Personalized medicine has developed over the last 10-15 years from being a hope for the future to a practical reality. For example, many modern cancer treatments are designed to treat a specific group of patients or tumors. 

“Cancers are not just being defined by the tissue or organ they originate in anymore; they’re being defined by the molecular descriptors. We think everybody is going to be working on diseases with small-patient populations eventually because we’ll just understand the disease biology much better.” 

An approach such as the one adopted by Healx can be instrumental in providing tailored therapies to more people.  

“We’re trying to enhance the success rate of clinical trials. You do that by working out which patient population is the right one to test it in. Obviously, if you’re looking for a small effect, you don’t want to have a lot of non-responders in the group that mean the small effects are hidden statistically.”

Kate Hilyard - Healx - AI

While AI can be very useful for developing more effective and personalized therapies, Hilyard emphasizes that it is important to remember that it is only a tool and that tools are only as good as their users. 

“All the AI does is allow you to process large amounts of data, which you wouldn’t normally be able to do. You can also try to find patterns in it and learn new things, but there are patterns that need to be explained. You then need to have experts to look at them.”

“I think if you have specific questions, that’s when it really works and you can process massive amounts of data. That’s the key thing. You can use it to do something that a human can’t do.”

Coming from a background in biochemistry and traditional drug development, working at Healx has been a different experience for Hilyard. But one she has found very inspiring.

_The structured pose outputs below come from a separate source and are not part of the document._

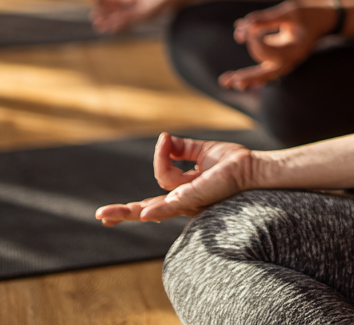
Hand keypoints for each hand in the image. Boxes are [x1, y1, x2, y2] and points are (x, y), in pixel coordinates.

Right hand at [92, 0, 200, 31]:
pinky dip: (120, 22)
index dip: (105, 0)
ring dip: (110, 20)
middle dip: (105, 12)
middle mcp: (140, 4)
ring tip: (96, 21)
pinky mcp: (149, 12)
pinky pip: (131, 19)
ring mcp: (144, 10)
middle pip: (118, 10)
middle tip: (92, 13)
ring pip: (122, 18)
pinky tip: (110, 25)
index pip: (118, 0)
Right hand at [96, 132, 257, 224]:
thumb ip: (182, 147)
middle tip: (101, 215)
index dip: (157, 162)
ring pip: (152, 209)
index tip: (164, 139)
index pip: (159, 185)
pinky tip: (146, 214)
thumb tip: (164, 137)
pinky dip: (159, 208)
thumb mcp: (203, 151)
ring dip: (129, 211)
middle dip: (123, 212)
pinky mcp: (195, 199)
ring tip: (106, 215)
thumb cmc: (232, 162)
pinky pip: (173, 205)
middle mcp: (182, 199)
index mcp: (183, 190)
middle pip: (147, 208)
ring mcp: (187, 202)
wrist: (252, 167)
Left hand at [218, 0, 338, 90]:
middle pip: (266, 74)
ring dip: (247, 77)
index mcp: (295, 51)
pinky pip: (265, 61)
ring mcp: (287, 58)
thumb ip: (266, 18)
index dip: (252, 38)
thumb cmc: (311, 12)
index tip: (249, 25)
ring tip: (226, 81)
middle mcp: (291, 59)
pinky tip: (238, 60)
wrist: (328, 18)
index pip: (267, 51)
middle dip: (247, 77)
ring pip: (264, 73)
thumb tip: (243, 26)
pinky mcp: (282, 54)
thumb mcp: (290, 11)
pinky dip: (253, 61)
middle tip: (227, 82)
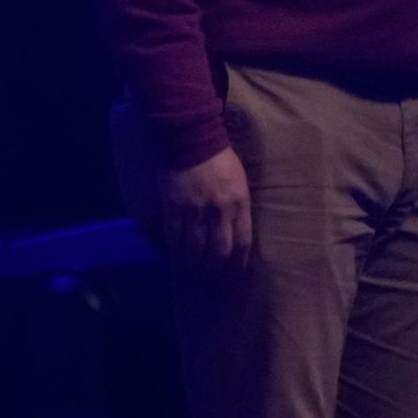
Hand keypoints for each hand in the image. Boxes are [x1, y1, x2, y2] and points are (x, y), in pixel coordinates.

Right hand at [152, 145, 254, 266]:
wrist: (190, 138)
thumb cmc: (218, 157)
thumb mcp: (238, 180)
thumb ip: (238, 204)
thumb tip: (234, 228)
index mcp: (239, 202)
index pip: (243, 242)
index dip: (238, 263)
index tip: (235, 274)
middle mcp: (219, 211)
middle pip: (219, 251)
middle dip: (216, 270)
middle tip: (213, 280)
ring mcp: (195, 211)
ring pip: (195, 249)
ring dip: (194, 265)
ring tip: (193, 273)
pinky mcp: (174, 208)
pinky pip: (174, 237)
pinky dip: (175, 251)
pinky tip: (175, 257)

“My colleagues do things in a different way and we have different languages and we think differently. It’s been great to create this, as I describe it, ‘chimera’ where you’re creating cross-functional teams that combine computer scientists with pharmacologists and we’re creating great science out of that. I really like the fact that it’s different.”

“It does take a bit more energy for everybody, but everybody who’s in Healx knows that. They all know that we’re making this combination to completely change the way drug discovery is done. Everybody is fully into building something new.”